James Tien said he accepted the Chinese People’s Political Consultative Conference decision to expel him for telling a local radio station less than a week ago that Hong Kong’s unpopular leader, Leung Chun-ying, should consider resigning because he’s done a poor job of running the city.
Tien told reporters he would also resign from his position as leader of Hong Kong’s pro-Beijing Liberal Party.
His criticism of Leung was unusual for a member of the city’s wealthy tycoon class, who generally fall in line with Beijing when it comes to policies on the semiautonomous southern Chinese city.
Tien’s expulsion from the advisory body is a sign that Leung still has Beijing’s full support even as his approval rating in Hong Kong plumbs new lows. Leung hasn’t been able to deal effectively with student-led protesters who have been occupying thoroughfares in three areas of Hong Kong for more than a month to demand democratic reforms.
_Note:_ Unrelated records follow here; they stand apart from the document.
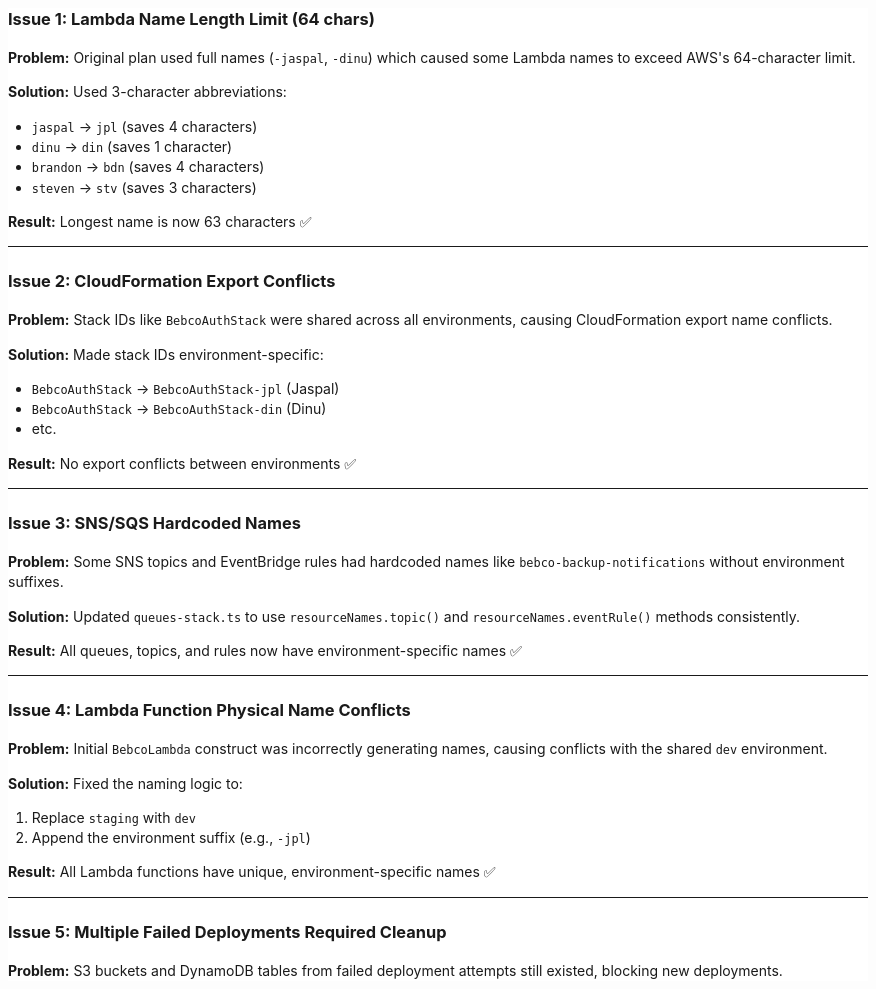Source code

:### **Issue 1: Lambda Name Length Limit (64 chars)**
**Problem:** Original plan used full names (`-jaspal`, `-dinu`) which caused some Lambda names to exceed AWS's 64-character limit.

**Solution:** Used 3-character abbreviations:
- `jaspal` → `jpl` (saves 4 characters)
- `dinu` → `din` (saves 1 character)
- `brandon` → `bdn` (saves 4 characters)
- `steven` → `stv` (saves 3 characters)

**Result:** Longest name is now 63 characters ✅

---

### **Issue 2: CloudFormation Export Conflicts**
**Problem:** Stack IDs like `BebcoAuthStack` were shared across all environments, causing CloudFormation export name conflicts.

**Solution:** Made stack IDs environment-specific:
- `BebcoAuthStack` → `BebcoAuthStack-jpl` (Jaspal)
- `BebcoAuthStack` → `BebcoAuthStack-din` (Dinu)
- etc.

**Result:** No export conflicts between environments ✅

---

### **Issue 3: SNS/SQS Hardcoded Names**
**Problem:** Some SNS topics and EventBridge rules had hardcoded names like `bebco-backup-notifications` without environment suffixes.

**Solution:** Updated `queues-stack.ts` to use `resourceNames.topic()` and `resourceNames.eventRule()` methods consistently.

**Result:** All queues, topics, and rules now have environment-specific names ✅

---

### **Issue 4: Lambda Function Physical Name Conflicts**
**Problem:** Initial `BebcoLambda` construct was incorrectly generating names, causing conflicts with the shared `dev` environment.

**Solution:** Fixed the naming logic to:
1. Replace `staging` with `dev`
2. Append the environment suffix (e.g., `-jpl`)

**Result:** All Lambda functions have unique, environment-specific names ✅

---

### **Issue 5: Multiple Failed Deployments Required Cleanup**
**Problem:** S3 buckets and DynamoDB tables from failed deployment attempts still existed, blocking new deployments.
CPPCC members voted to expel Tien not because he criticized Leung but because he aired those sentiments in public, contradicting a resolution passed by the body in March expressing support for the city’s leader, according to a Hong Kong delegate.
“If you voice opposition, it shouldn’t be made public because making it public is tantamount to not supporting” Hong Kong’s leader, Chan Wing-kee, a member of the body’s Standing Committee, told reporters in Beijing ahead of the meeting.
The advisory body doesn’t have any formal power in China’s authoritarian political system. Membership is a sign of Beijing’s favor and an opportunity for high-level networking.
Tien, a veteran Hong Kong lawmaker, said that he had forgotten about his position as a member of the Chinese advisory body when he publicly criticized Leung.
“This is something I did incorrectly,” he said, before repeating his view that Hong Kong has experienced big governance problems recently and a successor to Leung would have more success negotiating with pro-democracy lawmakers and protesters on the street.
It’s not the first time Tien has gone against Beijing’s wishes. In 2003 he withheld support for anti-subversion legislation proposed by the Hong Kong’s government that was eventually shelved. The law was aimed at limiting political activity unfavorable to China.
Hong Kong’s pro-democracy protest movement has called for Leung to resign but he has repeatedly rejected their demands.
Beijing has promised that residents of the semiautonomous southern Chinese financial center can directly elect their leader starting in 2017 but that a committee would be needed to screen candidates, angering many who call it fake democracy.